Dossiê Ênio Gonçalves
Quanto vale ou é por quilo?
Direção: Sérgio Bianchi
Brasil, 2005.
Por Sérgio Andrade
Começa com um escravo sendo capturado e levado para uma fazenda. Sua proprietária, uma escrava alforriada que acumulou recursos para ter seus próprios escravos, vai até a casa do senhor de terras para reclamar, chamando-o de branco ladrão. Ela é acusada e considerada culpada por perturbação da ordem.
Esse início se liga ao final, quando a negra grávida tenta convencer o matador de aluguel contratado para matá-la, a se unirem contra empresários corruptos.
Entre uma cena e outra, Sergio Bianchi investe com fúria contra programas televisivos de solidariedade, assistencialismo, ONGs, associações, voluntariado, empreendimentos comunitários, cotas para negros, cursos para captação de recursos para projetos de cunho social a fim de ter acesso aos fundos governamentais, lavagem de dinheiro, serviços terceirizados, desvio de recursos públicos, marketing cultural.
O filme se passa em duas épocas: no século XVIII, durante a escravidão, e nos tempos atuais. O roteiro é uma livre adaptação do conto Pai Contra Mãe, de Machado de Assis e das Crônicas Históricas do Rio Colonial, extraídas do Arquivo Nacional do Rio de Janeiro por Nireu Cavalcanti.
Do conto de Machado vem a cena com os instrumentos de tortura, como a máscara de folha de flandres e o tronco, e a história de Candinho, que se torna caçador de escravos para poder sustentar a mulher Clara, a tia Mônica e o filho que está para nascer. No presente Candinho, para realizar os sonhos de consumo da esposa grávida, torna-se matador de aluguel.
Das “Crônicas…” vêm os casos que mostram como se davam as relações sociais entre patrões e escravos, sempre mediadas pelo dinheiro. O filme mostra como nossa herança escravocrata influencia ainda hoje as relações humanas, mas com meios bem mais sutis de dominação.
Os mesmos atores se revezam entre os diversos papéis das duas épocas.

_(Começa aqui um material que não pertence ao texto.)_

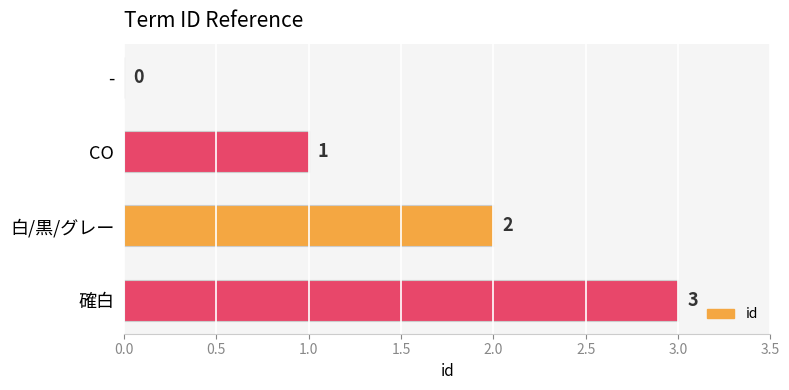

What is the change in value from CO to 白/黒/グレー?

+1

Por várias vezes agem como se estivessem participando de um comercial institucional, o que é reforçado pela voz de um narrador.

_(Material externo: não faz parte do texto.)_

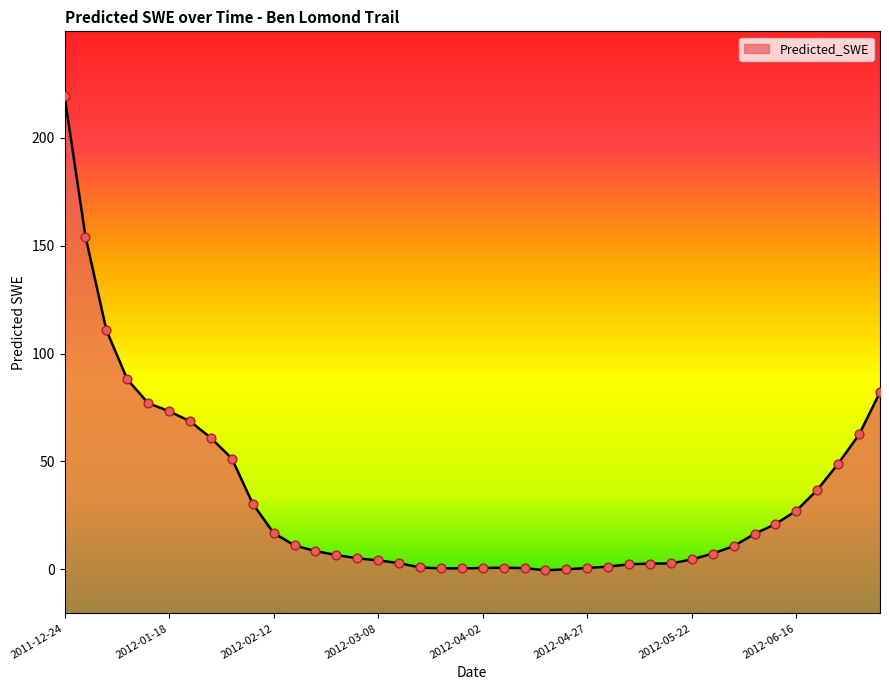

What is the change in value from 2012-01-18 to 2012-04-07?

-72.4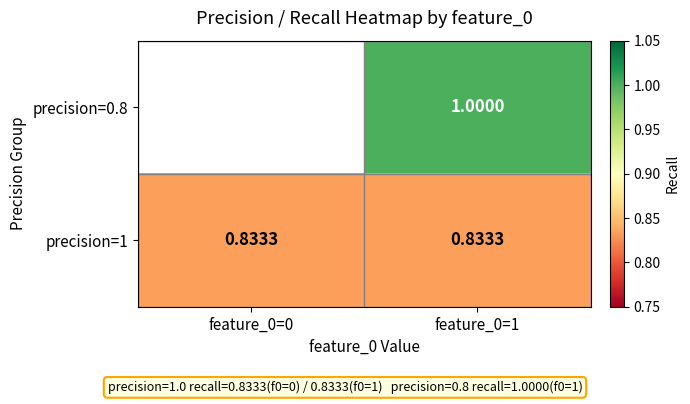

Is the value of precision=0.8 at feature_0=1 greater than the value of precision=1 at feature_0=0?

Yes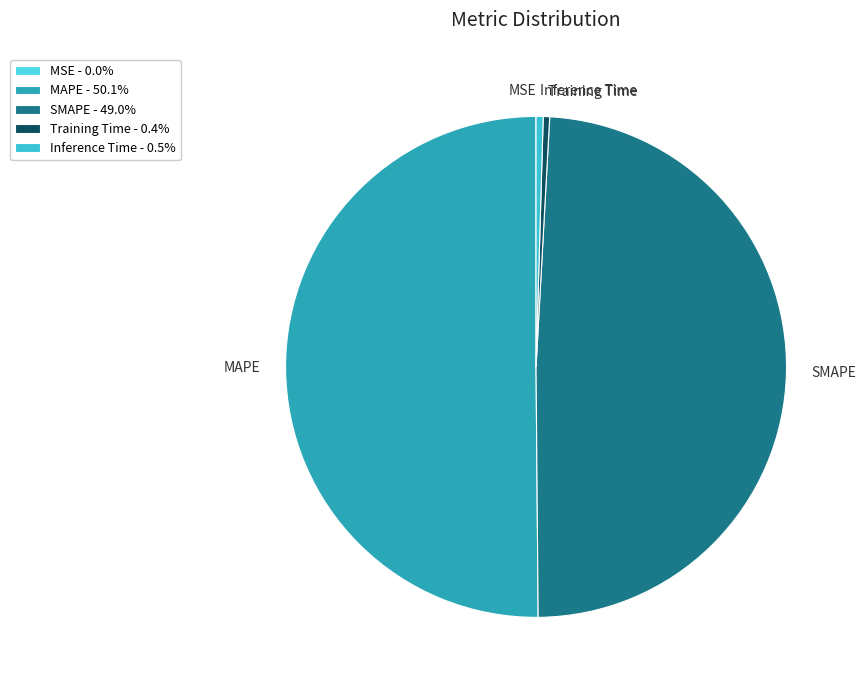

Which category accounts for the majority?

MAPE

A trama principal, podemos dizer assim, trata da negra Arminda (mesmo nome da escrava fugitiva do conto), que se revolta ao saber que uma grande empresa, que abriu um centro de informática na periferia com o discurso da inclusão digital, superfaturou o orçamento na compra de equipamentos obsoletos, utilizando empresas fantasmas e caixa 2. Ela passa a pressionar o diretor da empresa para que compre computadores novos, caso contrário levará o caso à imprensa. Arminda funciona como uma reserva moral nesse mundo regido pelo dinheiro.

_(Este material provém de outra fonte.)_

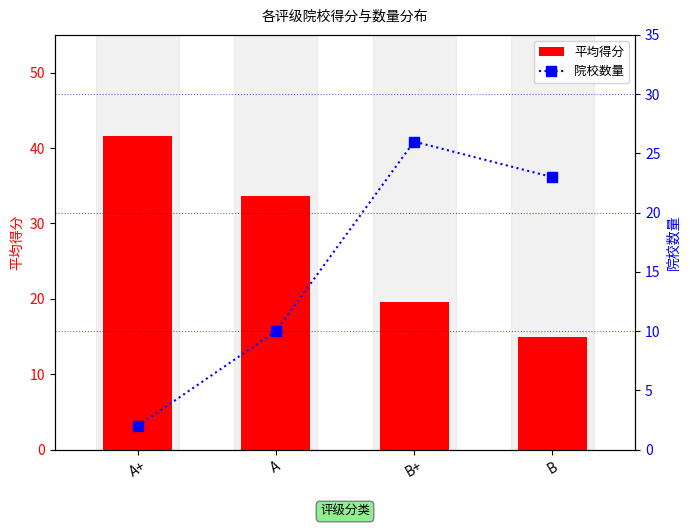

Is it true that 院校数量 equals 3.0 at A+?

False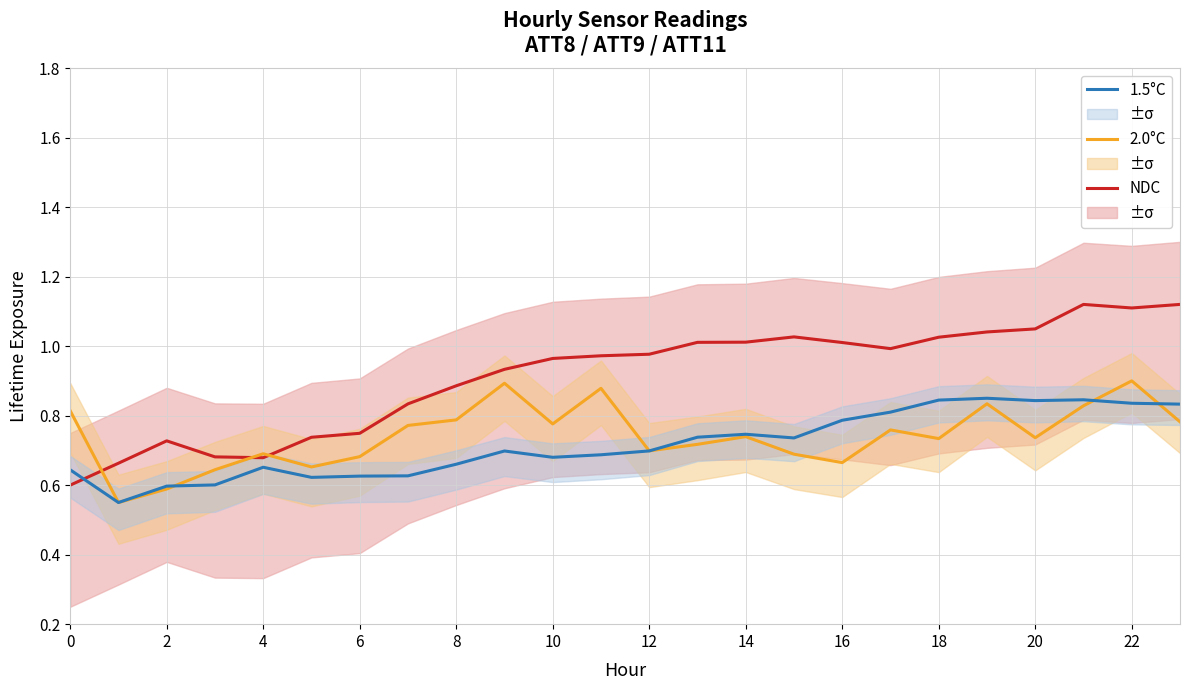

The 2.0°C series shows 1.2 at 20. True or false?

False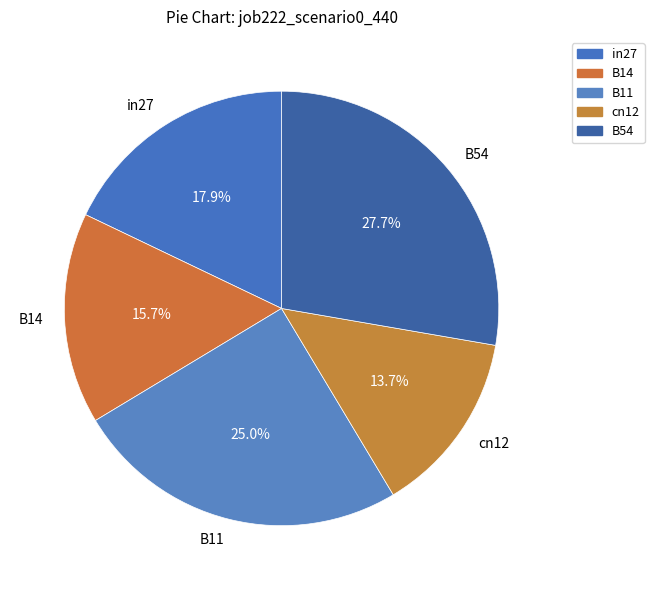

How many slices are in this pie chart?

5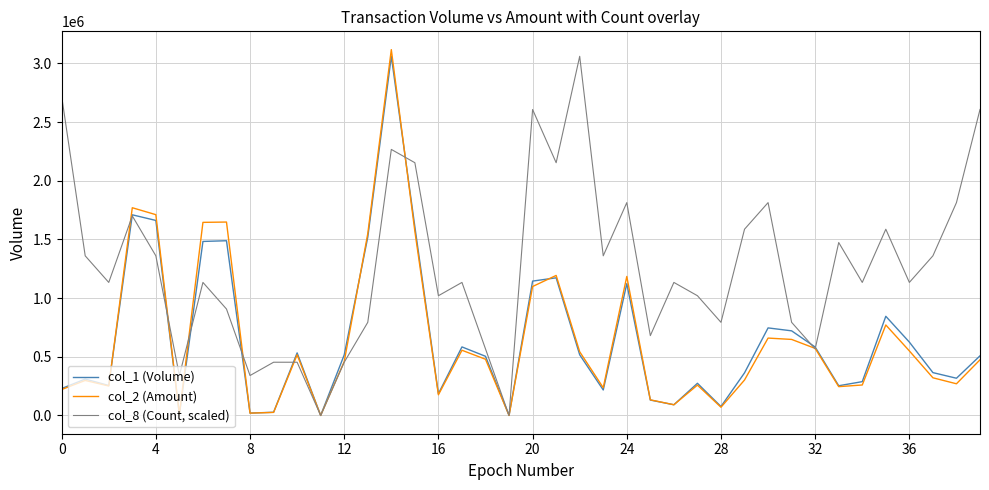

What is the difference between the maximum and second lowest values in the col_2 (Amount) series?

3117910.0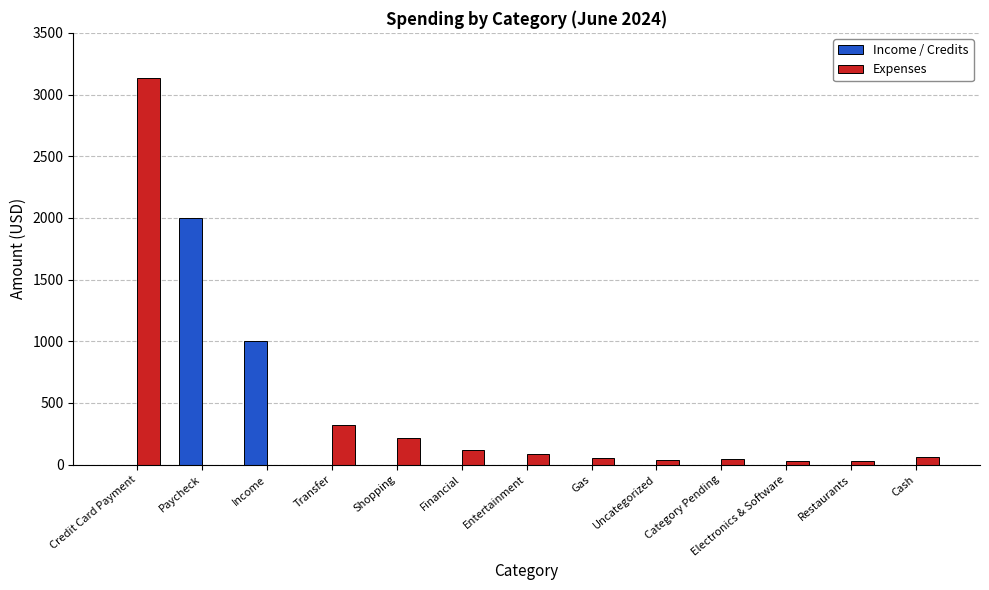

At which label does Expenses reach its peak?

Credit Card Payment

Outro personagem importante é o presidiário, que ao refletir sobre a escravidão chega à conclusão que hoje nós só temos a liberdade de consumir. Ao ser solto, ele planeja o seqüestro do dono da empresa denunciada por Arminda, usando o mesmo discurso empresarial dele ao falar do custo/benefício do seqüestro e sua importância na redistribuição de renda.
Um dos grandes trunfos do filme com certeza é seu elenco, com nomes como Ana Carbatti (Arminda), Claudia Mello (a tia Mônica), Herson Capri (o empresário seqüestrado), Caco Ciocler (diretor da empresa), Ana Lucia Torre (proprietária de uma ONG), Silvio Guindane (Candinho), Lázaro Ramos (o presidiário), Leona Cavalli (Clara), Myriam Pires, Lena Roque, Ariclê Perez e Odelair Rodrigues, entre os que ficam mais tempo em cena. E uma longa lista de atores famosos em rápidas participações: Joana Fomm, Marcélia Cartaxo, Zezé Motta, Antonio Abujamra, Caio Blat, José Rubens Chachá, Umberto Magnani, Danton Mello, Leonardo Medeiros, Emilio de Mello, Petrônio Gontijo, Ney Piacentini, Norival Rizzo, Antonio Petrin, Ângela Dip, Clara Carvalho.
Enio Gonçalves, homenageado desta edição, tem apenas uma cena, com poucas falas, quando os responsáveis pelo comercial da instituição que dirige, Sorriso de Criança, decidem que ao invés de crianças tristes e maltrapilhas, a melhor estratégia é mostrar crianças saudáveis e felizes.
É fácil acusar o diretor Bianchi de cinismo, oportunismo ou demagogia. Mais difícil é perceber como sua indignação com o estado das coisas se estrutura dentro do projeto mesmo, no qual ele próprio se expõe às críticas.